Node runs your JavaScript on a single thread. After each chunk of synchronous work, it cycles through six libuv phases — timers, pending callbacks, idle/prepare, poll (I/O), check (setImmediate), close — dispatching ready callbacks at each phase. Microtask queues (process.nextTick first, then promises) drain to completion between every phase. Block the thread and the entire loop stops.
What is non-blocking I/O in Node.js?
Network and disk operations don’t wait for the OS to finish — they register a callback and return immediately. The event loop picks up the callback when the OS signals the operation is done (via epoll/kqueue for network, libuv’s thread pool for disk). The single thread stays free to handle other work. libuv is the C library that implements this abstraction.
What is the difference between setImmediate and process.nextTick?
process.nextTick drains in the microtask queue between phases — before any I/O, before promise microtasks, recursively until empty. setImmediate runs in the check phase, after the current poll phase completes. nextTick can starve I/O if used recursively; setImmediate always lets I/O proceed. Use setImmediate for “yield to the event loop”; use nextTick for “before any I/O happens.”
What blocks the Node.js event loop?
Synchronous CPU work, all *Sync file system calls, synchronous crypto, large JSON.parse, regex with catastrophic backtracking, recursive process.nextTick calls, and synchronous console.log to a slow terminal. Detect blocks with perf_hooks.monitorEventLoopDelay or clinic doctor; fix with async I/O, worker threads, or a job queue.
Is Node.js single-threaded?
The JavaScript runtime is single-threaded per V8 isolate. But Node uses libuv’s thread pool (default 4 threads, raise via UV_THREADPOOL_SIZE) for filesystem, crypto, and dns.lookup work, and offloads network I/O to OS-level async primitives that don’t touch the pool.
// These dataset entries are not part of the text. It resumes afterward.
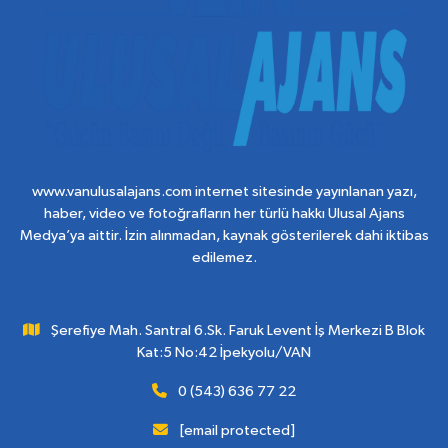
www.vanulusalajans.com internet sitesinde yayınlanan yazı,
haber, video ve fotoğrafların her türlü hakkı Ulusal Ajans
Medya’ya aittir. İzin alınmadan, kaynak gösterilerek dahi iktibas
edilemez.
Şerefiye Mah. Santral 6.Sk. Faruk Levent İş Merkezi B Blok
Kat:5 No:42 İpekyolu/VAN
0 (543) 636 77 22
[email protected]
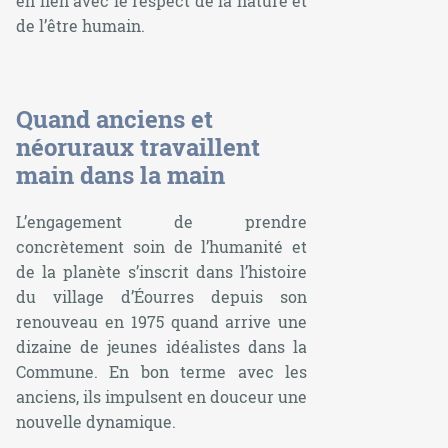
en lien avec le respect de la nature et
de l’être humain.
Quand anciens et
néoruraux travaillent
main dans la main
L’engagement de prendre
concrètement soin de l’humanité et
de la planète s’inscrit dans l’histoire
du village d’Éourres depuis son
renouveau en 1975 quand arrive une
dizaine de jeunes idéalistes dans la
Commune. En bon terme avec les
anciens, ils impulsent en douceur une
nouvelle dynamique.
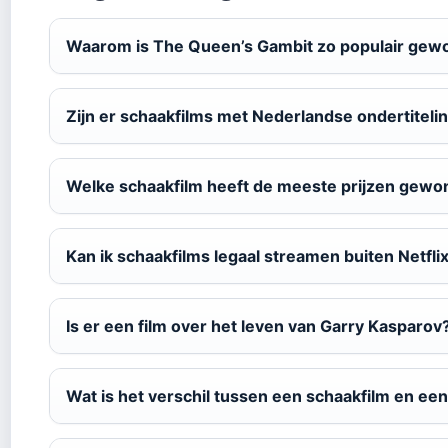
Waarom is The Queen’s Gambit zo populair gew
Zijn er schaakfilms met Nederlandse ondertiteli
Welke schaakfilm heeft de meeste prijzen gew
Kan ik schaakfilms legaal streamen buiten Netfli
Is er een film over het leven van Garry Kasparov
Wat is het verschil tussen een schaakfilm en e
Worker threads let you spawn additional JavaScript threads explicitly when you need true CPU parallelism.
How do I check event loop lag in production?
Use perf_hooks.monitorEventLoopDelay() with a 10 ms resolution histogram, sample p50/p99/max every 10 seconds, and log when p99 crosses a threshold (50–100 ms is a reasonable warning level). Performance optimization patterns are covered in the Node.js performance optimization piece. Alert on max > 1 second — that’s almost always a synchronous bug.
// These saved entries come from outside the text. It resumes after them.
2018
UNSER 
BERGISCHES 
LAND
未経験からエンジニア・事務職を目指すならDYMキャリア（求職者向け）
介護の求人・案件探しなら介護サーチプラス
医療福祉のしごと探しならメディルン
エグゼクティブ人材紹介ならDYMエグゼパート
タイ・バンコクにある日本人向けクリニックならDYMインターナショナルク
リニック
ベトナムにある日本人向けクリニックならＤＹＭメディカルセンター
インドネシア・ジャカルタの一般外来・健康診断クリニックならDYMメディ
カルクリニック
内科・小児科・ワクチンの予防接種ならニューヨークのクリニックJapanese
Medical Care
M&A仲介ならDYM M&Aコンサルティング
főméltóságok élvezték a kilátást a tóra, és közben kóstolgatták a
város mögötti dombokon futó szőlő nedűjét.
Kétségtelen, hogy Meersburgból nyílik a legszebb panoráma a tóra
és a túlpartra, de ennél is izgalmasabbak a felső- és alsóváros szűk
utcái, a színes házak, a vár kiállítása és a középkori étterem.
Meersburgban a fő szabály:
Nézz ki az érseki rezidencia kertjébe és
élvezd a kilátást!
Why does setImmediate sometimes fire before setTimeout(0) and sometimes after?
Inside an I/O callback (Node 20+, libuv 1.45+), setImmediate always fires first because the check phase runs before the loop wraps back to timers. Outside an I/O callback (e.g., at process startup), the order depends on how long the current tick takes and whether the timers phase is reached first. The fix is: don’t rely on the order. If you need ordering, chain explicitly with promises.
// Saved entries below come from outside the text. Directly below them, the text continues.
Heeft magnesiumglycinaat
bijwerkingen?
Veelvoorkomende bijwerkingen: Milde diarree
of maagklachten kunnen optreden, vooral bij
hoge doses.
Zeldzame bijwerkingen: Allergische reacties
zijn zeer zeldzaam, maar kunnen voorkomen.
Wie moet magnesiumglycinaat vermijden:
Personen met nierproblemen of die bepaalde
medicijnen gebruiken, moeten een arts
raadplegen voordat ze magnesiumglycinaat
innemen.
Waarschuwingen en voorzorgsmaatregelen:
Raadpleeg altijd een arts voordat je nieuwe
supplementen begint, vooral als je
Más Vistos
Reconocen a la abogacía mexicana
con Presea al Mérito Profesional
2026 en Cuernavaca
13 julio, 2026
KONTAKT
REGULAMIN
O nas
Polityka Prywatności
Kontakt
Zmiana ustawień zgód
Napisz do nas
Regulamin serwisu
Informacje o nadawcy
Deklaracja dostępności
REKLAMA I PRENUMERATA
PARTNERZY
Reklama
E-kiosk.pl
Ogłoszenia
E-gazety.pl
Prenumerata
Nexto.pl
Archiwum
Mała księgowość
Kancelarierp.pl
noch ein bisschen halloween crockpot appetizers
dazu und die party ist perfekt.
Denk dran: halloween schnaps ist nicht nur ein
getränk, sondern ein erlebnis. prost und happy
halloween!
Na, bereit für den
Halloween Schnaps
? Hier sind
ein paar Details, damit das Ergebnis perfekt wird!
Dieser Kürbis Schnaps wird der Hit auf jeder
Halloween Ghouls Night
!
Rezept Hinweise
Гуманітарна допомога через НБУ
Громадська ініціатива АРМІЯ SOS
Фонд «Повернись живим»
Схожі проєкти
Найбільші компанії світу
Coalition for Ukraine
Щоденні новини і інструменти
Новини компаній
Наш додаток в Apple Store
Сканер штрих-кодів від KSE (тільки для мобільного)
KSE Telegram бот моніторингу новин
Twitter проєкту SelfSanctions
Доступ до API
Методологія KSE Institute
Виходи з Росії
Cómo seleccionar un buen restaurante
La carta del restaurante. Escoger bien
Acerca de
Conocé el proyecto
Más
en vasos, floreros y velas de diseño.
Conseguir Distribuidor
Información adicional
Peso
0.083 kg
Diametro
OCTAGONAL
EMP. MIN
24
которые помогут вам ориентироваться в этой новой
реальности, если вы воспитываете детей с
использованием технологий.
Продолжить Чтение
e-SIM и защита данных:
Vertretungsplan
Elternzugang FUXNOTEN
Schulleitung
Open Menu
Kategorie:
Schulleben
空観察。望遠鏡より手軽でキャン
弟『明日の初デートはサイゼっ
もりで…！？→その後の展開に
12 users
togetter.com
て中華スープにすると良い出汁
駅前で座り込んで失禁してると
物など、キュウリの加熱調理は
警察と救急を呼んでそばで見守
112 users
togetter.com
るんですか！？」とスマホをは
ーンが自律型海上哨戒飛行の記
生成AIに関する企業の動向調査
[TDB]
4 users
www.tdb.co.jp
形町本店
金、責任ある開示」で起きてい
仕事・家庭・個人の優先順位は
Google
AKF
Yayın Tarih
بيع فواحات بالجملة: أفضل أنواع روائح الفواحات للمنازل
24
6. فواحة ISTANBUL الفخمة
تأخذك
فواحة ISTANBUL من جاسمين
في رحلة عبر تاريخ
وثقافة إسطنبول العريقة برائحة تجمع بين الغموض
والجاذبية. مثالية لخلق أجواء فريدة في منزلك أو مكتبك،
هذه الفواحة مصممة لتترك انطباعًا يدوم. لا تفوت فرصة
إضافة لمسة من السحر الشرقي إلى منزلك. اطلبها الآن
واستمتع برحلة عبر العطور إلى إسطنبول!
What’s the difference between dns.lookup and dns.resolve?
dns.lookup calls into the OS’s getaddrinfo via libuv’s thread pool — it honors /etc/hosts, mDNS, and any system-level DNS configuration. dns.resolve* speaks DNS directly via c-ares and never touches the thread pool. The first is slower under contention but matches what every other process on the box sees; the second is faster under high concurrency but ignores system DNS configuration. fetch defaults to dns.lookup.